Ao fim do dia o povo ainda se reunia para rezar o mês das almas. Prática ancestral em Feirão, em vários meses do ano: Em Maio o mês de Maria, em Junho o mês do Sagrado Coração, em outubro o Mºes do rosário e em Novembro o das Almas. Tocava o sino e a igreja voltava a encher. Rezava-se o terço das almas, que de por si já era rápido, a juntar à rapidez das pessoas; depois uma rapariga que soubesse ler, lia a lição do dia - cada dia tinha uma lição - e quem fosse tocar às Trindades subia a tocar, as pessoas rezavam e voltava tudo para as lareiras, para jantar.

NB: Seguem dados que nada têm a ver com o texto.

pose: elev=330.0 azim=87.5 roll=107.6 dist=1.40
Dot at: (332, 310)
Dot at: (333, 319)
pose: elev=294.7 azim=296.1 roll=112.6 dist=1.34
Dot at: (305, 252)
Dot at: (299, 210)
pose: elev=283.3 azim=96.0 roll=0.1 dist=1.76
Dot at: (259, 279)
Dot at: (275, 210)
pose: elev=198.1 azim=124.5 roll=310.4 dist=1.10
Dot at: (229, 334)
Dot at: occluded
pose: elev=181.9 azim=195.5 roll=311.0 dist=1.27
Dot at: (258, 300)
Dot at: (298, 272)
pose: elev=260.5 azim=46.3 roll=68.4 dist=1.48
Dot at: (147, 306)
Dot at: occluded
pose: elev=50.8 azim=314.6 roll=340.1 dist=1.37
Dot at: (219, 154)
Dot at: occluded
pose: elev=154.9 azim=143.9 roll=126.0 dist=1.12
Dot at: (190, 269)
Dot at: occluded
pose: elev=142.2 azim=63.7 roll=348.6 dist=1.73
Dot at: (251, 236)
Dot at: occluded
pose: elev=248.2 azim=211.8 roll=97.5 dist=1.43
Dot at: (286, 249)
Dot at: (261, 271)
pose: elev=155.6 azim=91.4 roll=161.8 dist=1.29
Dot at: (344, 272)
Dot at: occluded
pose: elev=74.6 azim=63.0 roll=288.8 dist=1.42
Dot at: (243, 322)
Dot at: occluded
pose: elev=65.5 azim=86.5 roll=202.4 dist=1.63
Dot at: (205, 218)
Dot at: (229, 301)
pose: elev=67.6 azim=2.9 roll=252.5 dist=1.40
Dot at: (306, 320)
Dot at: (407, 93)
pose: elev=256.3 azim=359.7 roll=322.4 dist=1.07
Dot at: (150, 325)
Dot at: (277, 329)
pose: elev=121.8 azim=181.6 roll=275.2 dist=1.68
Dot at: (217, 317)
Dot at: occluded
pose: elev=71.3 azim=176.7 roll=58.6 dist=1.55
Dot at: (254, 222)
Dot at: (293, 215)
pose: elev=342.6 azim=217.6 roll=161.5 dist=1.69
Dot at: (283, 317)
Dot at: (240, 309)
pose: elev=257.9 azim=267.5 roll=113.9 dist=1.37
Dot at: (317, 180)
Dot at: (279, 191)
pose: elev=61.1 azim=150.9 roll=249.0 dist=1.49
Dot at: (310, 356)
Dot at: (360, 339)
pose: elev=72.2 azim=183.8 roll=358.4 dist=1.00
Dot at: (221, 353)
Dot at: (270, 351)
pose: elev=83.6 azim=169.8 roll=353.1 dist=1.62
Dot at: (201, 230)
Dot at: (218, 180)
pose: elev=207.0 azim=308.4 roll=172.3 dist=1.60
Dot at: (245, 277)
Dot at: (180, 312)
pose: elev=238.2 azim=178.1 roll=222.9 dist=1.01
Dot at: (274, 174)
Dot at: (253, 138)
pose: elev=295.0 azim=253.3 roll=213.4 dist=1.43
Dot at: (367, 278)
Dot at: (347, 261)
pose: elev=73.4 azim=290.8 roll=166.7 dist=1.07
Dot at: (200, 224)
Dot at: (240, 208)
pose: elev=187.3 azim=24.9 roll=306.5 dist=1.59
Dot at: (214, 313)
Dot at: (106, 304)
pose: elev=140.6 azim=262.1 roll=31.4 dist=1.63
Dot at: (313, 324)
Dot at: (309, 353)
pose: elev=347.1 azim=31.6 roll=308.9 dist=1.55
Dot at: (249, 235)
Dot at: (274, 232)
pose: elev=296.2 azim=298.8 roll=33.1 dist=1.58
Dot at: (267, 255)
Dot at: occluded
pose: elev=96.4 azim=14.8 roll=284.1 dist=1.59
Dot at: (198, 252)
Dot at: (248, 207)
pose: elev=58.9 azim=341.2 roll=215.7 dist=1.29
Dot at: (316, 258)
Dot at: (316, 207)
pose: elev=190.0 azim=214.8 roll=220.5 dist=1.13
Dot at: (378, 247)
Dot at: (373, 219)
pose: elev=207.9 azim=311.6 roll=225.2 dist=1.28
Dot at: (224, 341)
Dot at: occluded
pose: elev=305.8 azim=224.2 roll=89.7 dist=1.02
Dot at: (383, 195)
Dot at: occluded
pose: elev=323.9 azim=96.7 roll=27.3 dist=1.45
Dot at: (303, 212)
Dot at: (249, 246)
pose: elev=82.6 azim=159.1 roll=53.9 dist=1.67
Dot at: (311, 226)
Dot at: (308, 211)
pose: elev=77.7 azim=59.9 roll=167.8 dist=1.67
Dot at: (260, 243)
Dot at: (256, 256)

Com uma maioria de pessoas analfabetas mas interessadas tinha que se ler bem para as pessoas perceberem.

No dia dois, já com menos gente, lá vinha o padre rezar a missa dos defuntos. Como neste dia os padres podem celebrar três missas, é assim a tradição antiga, neste dia e no dia de Natal, o padre rezava a primeira missa em Gosende e as outras duas e Feirão. E o povo assistia à segunda missa com a mesma devoção da primeira.

E quarenta anos depois, cá estou eu, em Feirão, a cumprir o que considero um dever. Não é obrigação mas sim respeito e devoção. Continua tudo igual menos a minha avó, a tia Lurdes e a tia Laura que, apesar de estarem já na terra da verdade, continuam vivas na minha memória. A casa melhorou e já não é preciso andar de casa em casa. Também já temos lareira, o que ajuda a minorar o frio gélido da casa e da serra. Os rituais mantêm-se tal e qual, como acabei de descrever. Hoje lá fui acender a vela à campa do meu avô e amanhã, se Deus quiser, celebrar a Missa e ir aos cemitérios, que entretanto são dois. E no dia dois, a missa própria dos fiéis defuntos. O mês das almas, entretanto, por redundante que pareça, morreu.

Assim era e assim é. Não sabemos por quanto tempo será.